La France a répondu au rapport par l’entremise d’un communiqué de presse où elle «réaffirme sa pleine mobilisation pour garantir l’accès aux droits des personnes handicapées». Dans ce texte, le secrétariat d’État de Sophie Cluzel dévie déjà des recommandations du Comité en expliquant vouloir «développer des habitats alternatifs de qualité […] entre le tout établissement et le tout domicile», tout en mettant en avant le «libre choix» des personnes. «Sans surprise, formules creuses et éléments de langage» en conclut Elena Chamorro. « C’est vrai que nous n’avons pas entendu des réponses très positives à nos questions sur l’institutionnalisation des personnes, les traitements psychiatriques forcés et les placements en unité fermée sans consentement, dit Jonas Ruskus. Cependant, ajoute-t-il optimiste, je crois, que le gouvernement va s’engager à des consultations étroites et actives avec les personnes handicapées, par l’intermédiaire des organisations qui les représentent, dans les processus décisionnels publics suivant nos recommandations et les dispositions de la Convention de l’ONU.»

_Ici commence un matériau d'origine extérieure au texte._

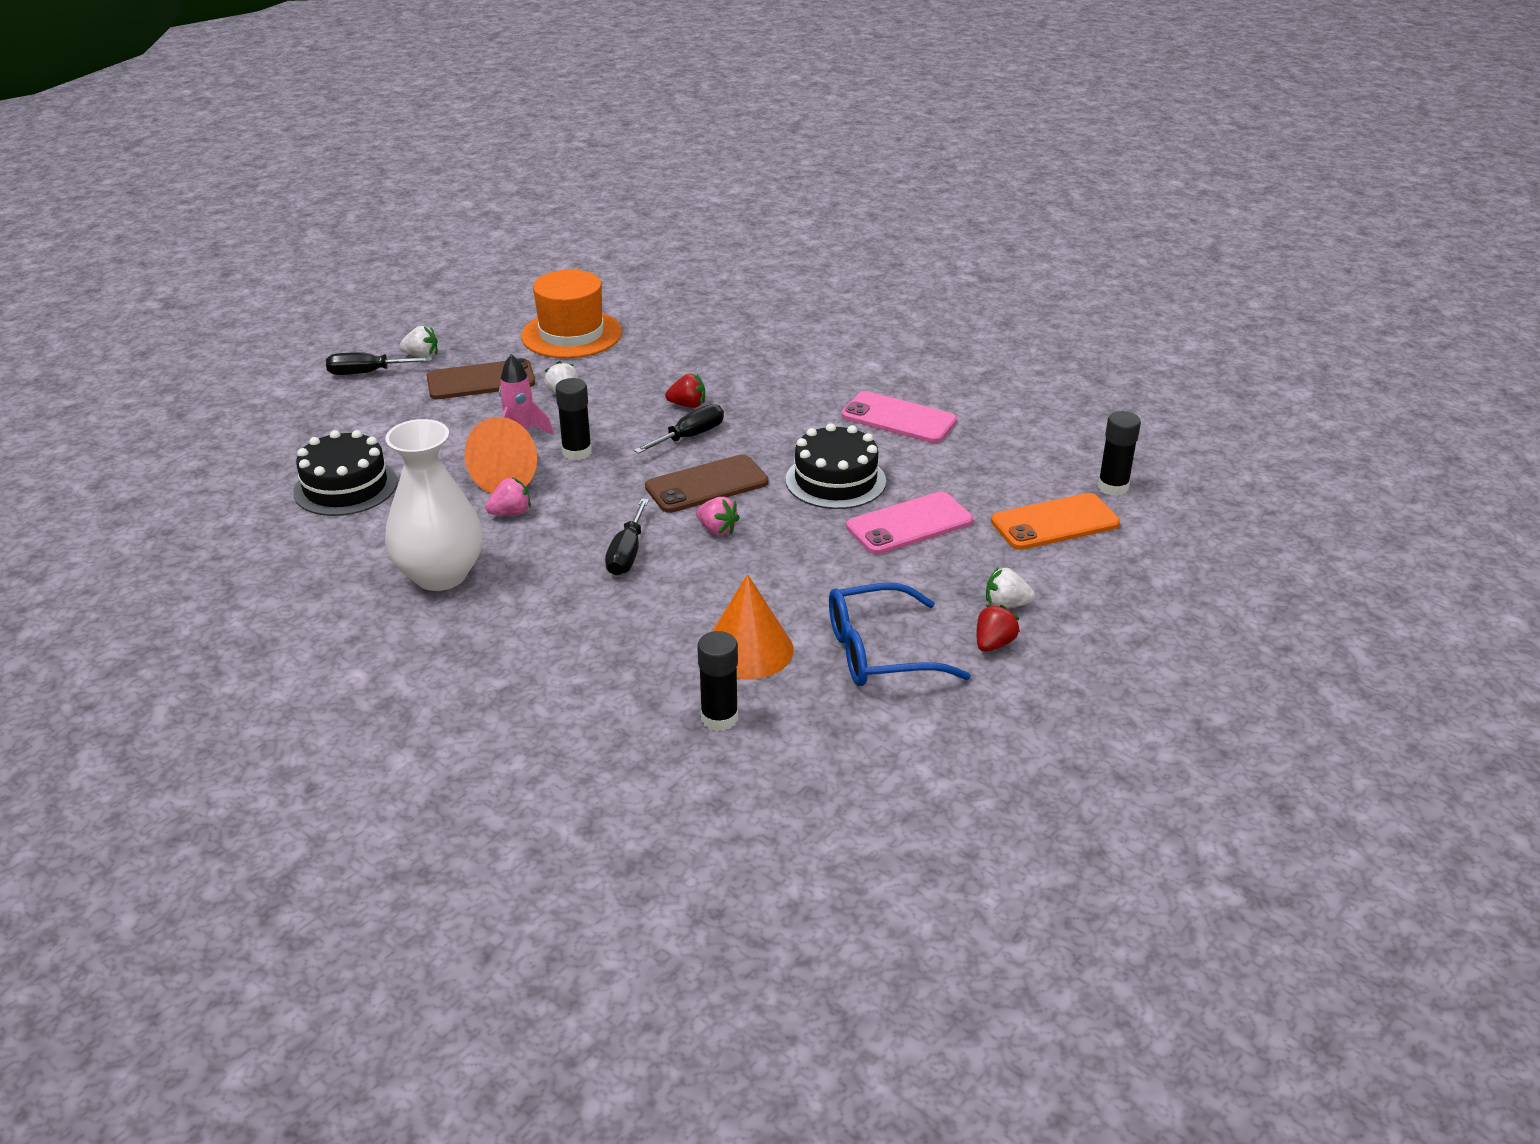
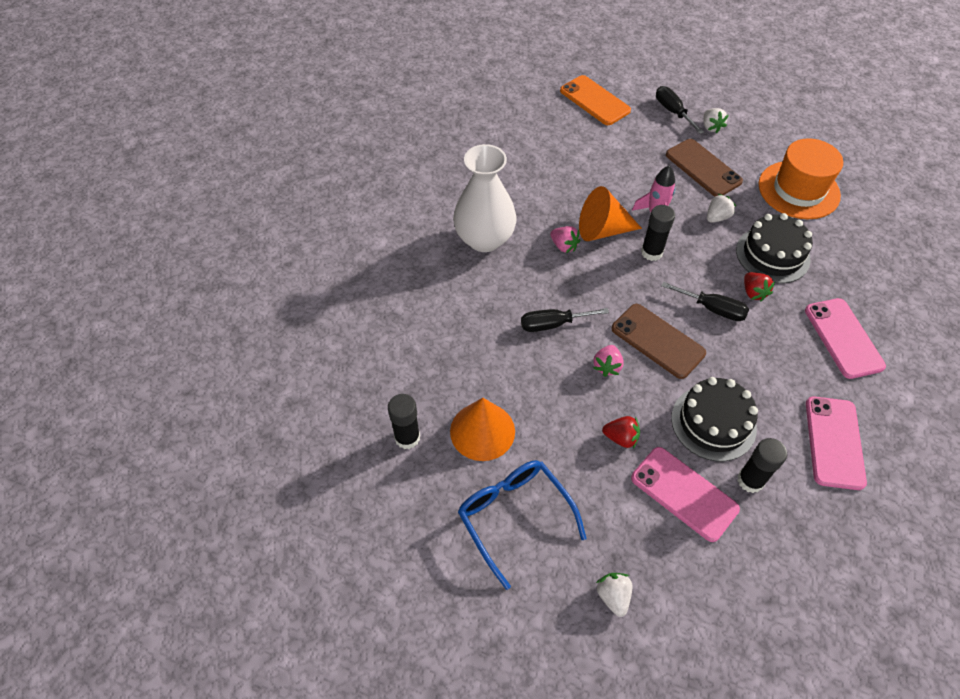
camera: 70 degrees right, 20 degrees up
black cake [293,430,397,516] -> black cake moved to [736,213,813,284]
red strawberry [977,605,1020,652] -> red strawberry moved to [602,416,640,448]
orange phone [991,493,1120,550] -> orange phone moved to [560,75,631,125]
black glue stick [1098,411,1141,496] -> black glue stick moved to [737,438,787,493]
none -> pink phone [805,298,886,379]

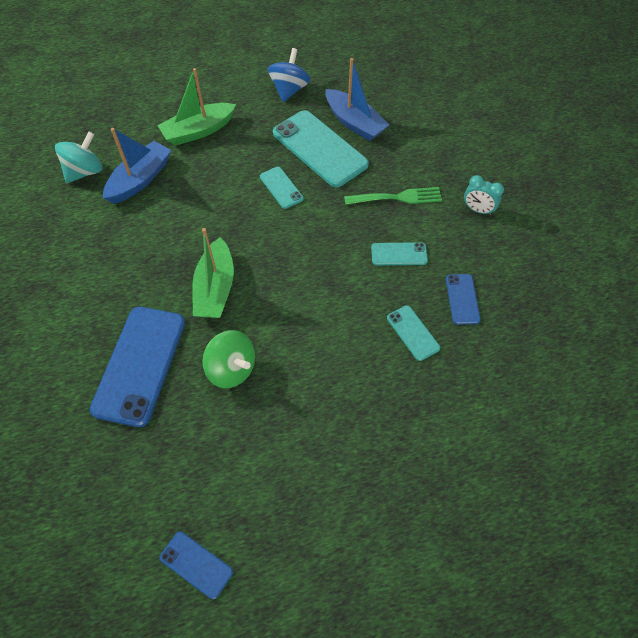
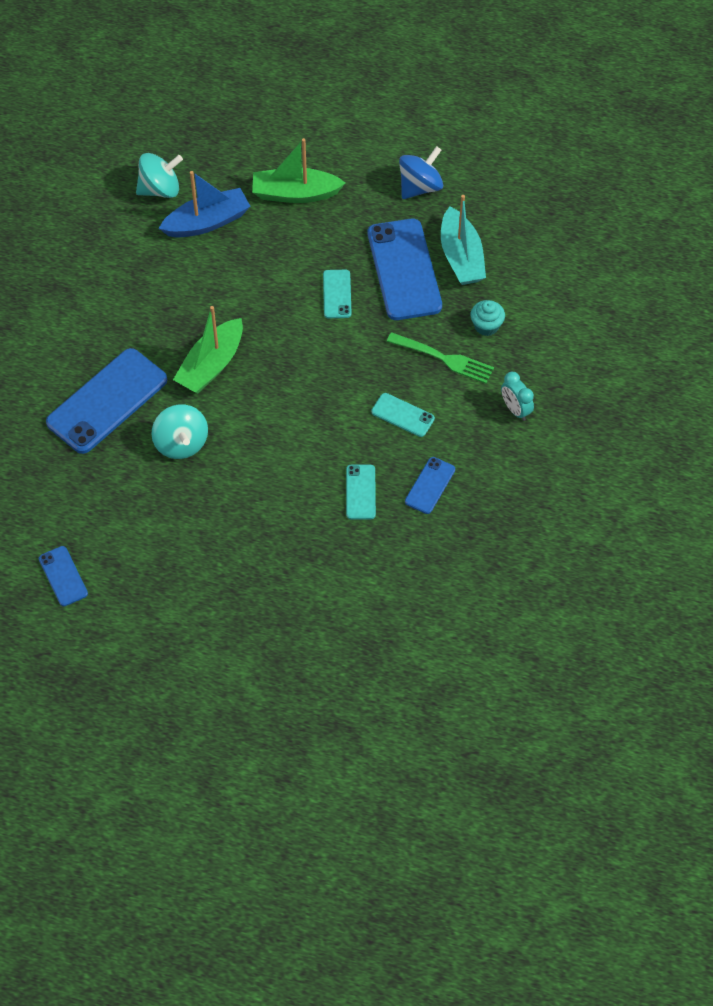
camera: 30 degrees right, 0 degrees up
green spinning top [203,330,255,388] -> turquoise spinning top [151,404,208,459]
turquoise phone [273,110,369,187] -> blue phone [368,219,442,320]
blue boat [325,58,389,141] -> turquoise boat [441,195,486,285]
none -> turquoise cupcake [470,300,505,336]

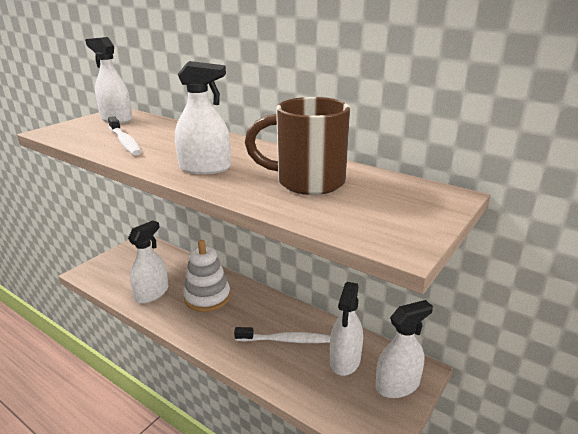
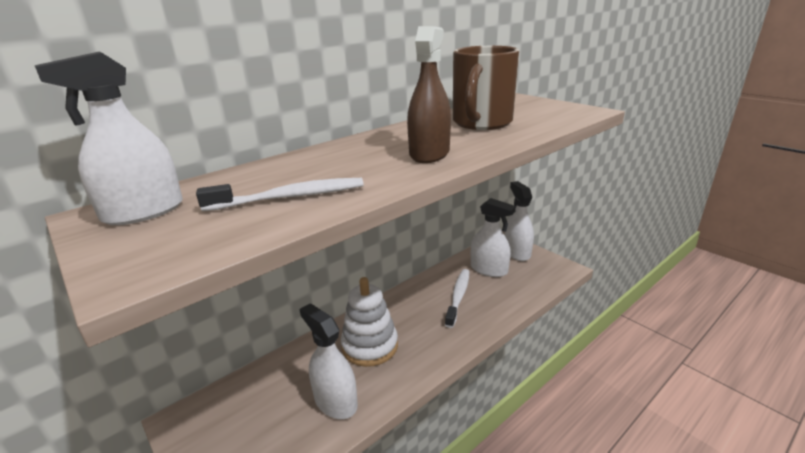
camera: 75 degrees left, 0 degrees up
white spray bottle [175,61,231,174] -> brown spray bottle [407,26,451,163]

Une mise en œuvre compliquée
Si activistes comme experts de l’ONU s’accordent largement sur le diagnostic et la direction à prendre, la mise en pratique est plus difficile. «Bien que le rapport de ce comité ait eu une faible couverture médiatique et n’ait pas suscité l’indignation malgré les faits graves qui y sont dénoncés, il est important qu’il existe. Notre combat, déjà légitime, le devient un peu plus, poursuit la membre du CLHEE. Mais cela reste des recommandations que le comité «prie» la France d’appliquer.» Celles-ci ne sont en effet accompagnées d’aucun pouvoir de contrainte sur les États parties. Jonas Ruskus rappelle que «la ratification de la Convention est l’engagement du gouvernement français auprès ses citoyens ayant un handicap». À ce titre, il «espère que les observations finales par le Comité vont aider le Gouvernement bien cibler leurs actions.» Il compte aussi sur le rôle que doit jouer la société civile, notamment dans la sensibilisation au modèle de handicap fondé sur les droits de l’homme par et pour les personnes handicapées, par exemple dans la formation des agents de l’État.

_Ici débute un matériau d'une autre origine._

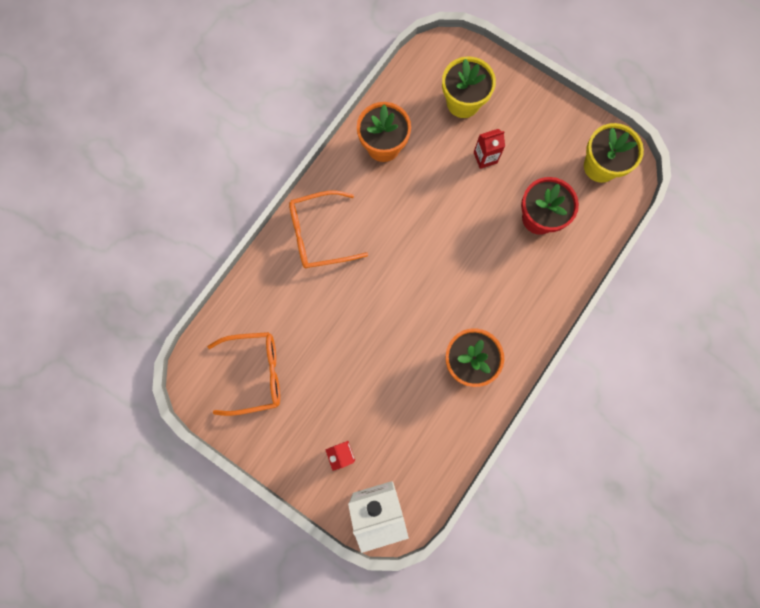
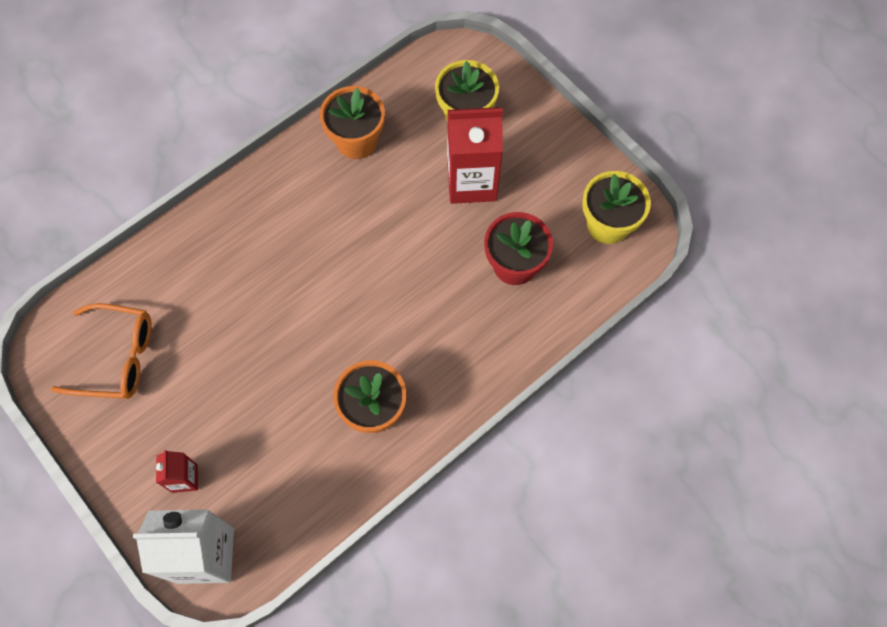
camera: 15 degrees right, 10 degrees down
orange glasses [289,190,368,269] -> none
red carton [474,129,505,169] -> red carton [447,107,503,204], size x2.00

Le Rapporteur estime que les dispositions de la loi de 2005 sur le handicap sont pour beaucoup dans ce qu’il qualifie d’«entrave au progrès». Selon lui, cette loi confond «les associations de prestataires de services et de gestionnaires avec les organisations de personnes handicapées, ce qui entraîne des conflits d’intérêts. Les organisations de personnes handicapées sont éliminées des prises de décision en ce qui concerne le handicap dans tous les domaines.» Plusieurs organisations de personnes handicapées se sont mobilisées fin septembre 2021 en France justement contre les associations gestionnaires, sur le mot d’ordre «APF hors de nos luttes»[Association des Paralysés de France, qui gère des services et des établissements médico-sociaux ainsi que des entreprises dites adaptées].
Pour le CLHEE, qui a participé à cette mobilisation, le rapport du Comité «confirme, si besoin était, que le handicap n’est pas une question transpartisane. On est pour ou contre une politique du handicap basée sur une approche de droits humains.» La France aura a répondre de sa prise en compte de ces recommandations en mars 2028.